Platinum est un album électrique, rock, rythmé (la batterie est présente sur quasiment tout les morceaux). Le style des morceaux est simple, il se rapproche plus des petits morceaux folks que Mike avait enregistré ça et là dans les années 70 que des grands instrumentaux complexes et angoissés d'avant 1979. Il en ressort donc le sentiment d'une oeuvre plus lumineuse et positive. Pourtant, les inspirations sont de la même période que celles d'Incantations. L'écoute de la version primitive du deuxième thème de "Platinum" sur "Reflection" montre bien comment un même thème peut, selon son traitement, avoit le style d'Incantations ou de Platinum. C'est donc un album qui illustre bien la transition de Mike Oldfield de sa période progressive/symphonique à sa période pop/rock instrumentale.
C'est un album de Mike Oldfield facilement accessible, ce qui en fait une introduction possible à sa discographie. Nettement moins produit et arrangé que d'autres, il a une spontanéïté très "live" et, en cela, il n'est pas spécialement représentatif d'Oldfield. Mais il fait la part belle à ses guitares et à son inspiration folk-rock caractéristique.

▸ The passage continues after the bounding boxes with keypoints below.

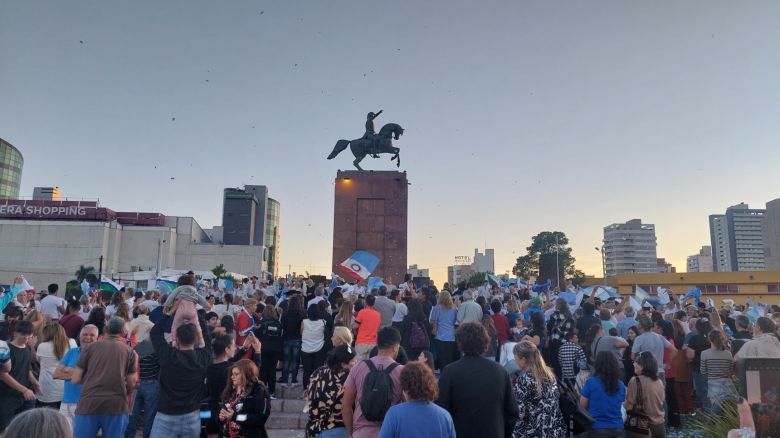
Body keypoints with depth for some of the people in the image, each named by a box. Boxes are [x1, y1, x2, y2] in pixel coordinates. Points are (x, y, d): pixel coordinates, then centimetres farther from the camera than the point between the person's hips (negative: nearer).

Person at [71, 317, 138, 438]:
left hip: (89, 403, 0)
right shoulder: (129, 351, 11)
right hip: (116, 405, 0)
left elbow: (75, 379, 10)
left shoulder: (92, 346, 12)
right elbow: (131, 383, 9)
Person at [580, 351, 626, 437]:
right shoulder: (621, 385, 2)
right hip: (617, 429, 4)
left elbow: (582, 405, 0)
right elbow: (620, 406, 16)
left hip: (597, 428, -4)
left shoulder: (591, 382, -10)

Ma cotation pour cet album : 9/10
Notes :
(1) Kurt Munkacsi avait déjà enregistré "Guilty" pour Mike Oldfield en décembre 1978 à New York. C'est également un collaborateur de longue date de Philip Glass, dont il est l'ingénieur du son privilégié.

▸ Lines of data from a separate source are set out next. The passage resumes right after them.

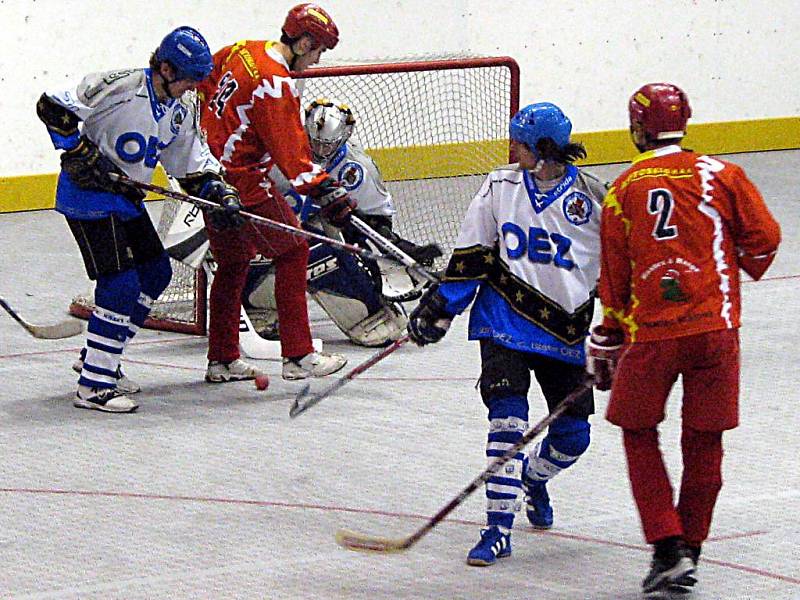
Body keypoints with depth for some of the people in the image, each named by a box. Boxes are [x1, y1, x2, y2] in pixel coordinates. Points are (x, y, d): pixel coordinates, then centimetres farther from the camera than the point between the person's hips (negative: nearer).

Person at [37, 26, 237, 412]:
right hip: (88, 196, -9)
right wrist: (83, 156, -22)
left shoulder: (181, 109, 5)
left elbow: (193, 163, 14)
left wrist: (221, 193, -1)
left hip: (127, 198, 9)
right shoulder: (119, 87, -21)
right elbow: (53, 107, -21)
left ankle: (98, 357, 28)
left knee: (156, 272, 15)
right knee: (121, 283, -16)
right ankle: (94, 384, -11)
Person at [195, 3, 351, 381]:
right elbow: (289, 151, -24)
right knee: (292, 253, -3)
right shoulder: (275, 83, -21)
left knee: (233, 262, 18)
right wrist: (323, 190, -25)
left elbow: (203, 87, 20)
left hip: (213, 175, 10)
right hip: (243, 180, -9)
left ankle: (222, 360, 22)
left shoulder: (241, 52, 6)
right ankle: (298, 357, -6)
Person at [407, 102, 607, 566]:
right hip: (505, 319, 0)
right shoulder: (500, 188, 1)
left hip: (565, 329, 0)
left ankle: (535, 477, 39)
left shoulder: (591, 196, -4)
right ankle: (498, 529, -12)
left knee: (573, 435, 4)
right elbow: (471, 256, 6)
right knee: (508, 418, -16)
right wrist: (438, 309, 3)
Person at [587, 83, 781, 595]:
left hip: (651, 333, -1)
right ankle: (689, 553, 16)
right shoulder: (721, 175, 2)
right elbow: (764, 237, 0)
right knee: (704, 440, 12)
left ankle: (668, 547, 1)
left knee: (639, 432, 14)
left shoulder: (623, 191, 3)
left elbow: (614, 278, 6)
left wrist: (606, 345, 16)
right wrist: (741, 271, 23)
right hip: (715, 327, 1)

(2) Le documentaire "Reflection" a une bande son signée Mike Oldfield. Celle-ci comprend des versions alternatives de passages d'Ommadawn et des versions précoces de plusieurs passages d'Incantations, de même que les morceaux "Woodhenge" et "The Path". Elle comprend en outre quelques morceaux toujours inédits à ce jour.
(3) Le disco est à la mode en 1979. Quelques repères disco : 1976 - A Love Trilogy de Donna Summer et Giorgio Moroder ; 1977 - Stayin' Alive des Bee Gees ; 1978 - les tubes cultissimes I Will Survive de Gloiria Gaynor, Le Freak de Chic et Born to be Alive de Patrick Hernandez ; 1979 - Voulez-Vous de ABBA ; 1979 - Disco-very de Electric Light Orchestra.
(4) North Star est un album de Philip Glass, produit par Philip Glass et Kurt Munkacsi, et sorti chez Virgin en 1977. C'est également le titre du premier morceau de l'album, où deux voix féminines vocalisent des "I.A.O." de façon répétitive.